ControlStateとHiddenFormVariableの手法は、どちらもページ自体にPOSTデータとして格納されるので、こうした問題に見舞われることはありません。この2つでは、ControlStateの方が信頼性に勝ります。ControlStateにはページパイプラインの一部として発生する独自のイベントがあり、他のコントロールとのタイミングの問題が発生しかねない既存のイベントのフックが不要だからです。HiddenFormVariableの実装は、主にASP.NET 1.xをサポートするために提供しています。
無駄を省いて環境保全
最近開発したいくつかのアプリケーションでPreservePropertyControlを使ってみて、これまで状態ストレージを検討すらしなかったような場面でこのコントロールが大いに役立つことが分かりました。永続化する対象を正確に制御できると、永続化された状態のサイズを小さく抑えつつ、永続化された値への真のプロパティアクセスを提供する柔軟なページを簡単に作成できます。私は自分のページでViewStateを全部まとめてオフにする傾向があるため、いくつかのアイテムを宣言的に永続化できるコントロールがあると非常に助かります。全体として、このコントロールはさまざまな形で役に立ちます。
私の場合、最もよくあるシナリオは、グリッドやリストのリストコントロール、ページング操作、および並べ替えの設定によるSelectedValueプロパティなどのリスト状態の設定を管理することです。現在のレコードIDなどのページレベルの状態の格納も非常にうまく機能します。

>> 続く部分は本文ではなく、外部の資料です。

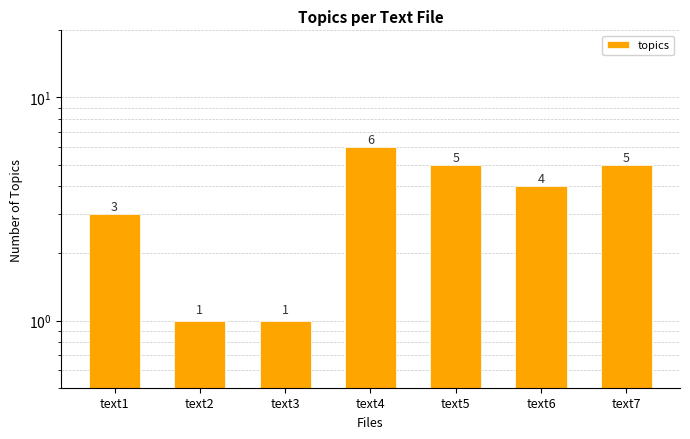

List the labels in order of value, smallest first.

text2, text3, text1, text6, text5, text7, text4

このコントロールの良い点は、保持されたプロパティを操作するのがはるかに自然になることです。永続化メカニズムを一切気にせずに、プロパティを参照するだけで済むからです。いったんPreservePropertyControlに追加してしまえば、処理は完全に透過的です。基本的に、このコントロールを使うとASP.NETの無差別なViewStateポリシーを根本から変えることができます。何もかも自動的にViewStateに格納する代わりに、明確に格納する必要があるものだけを格納します。これにより、ページ内でViewStateに要求されるサイズを激減させることができます。このコントロールでページのサイズを大幅に削減できないかどうか、各自で試してみてください。
このコントロールが読者の役に立ち、本稿がさまざまなページレベルの状態維持メカニズムを理解する手がかりになることを願っています。実生活でもWebコードでも、無駄を省いて環境保全に努めましょう!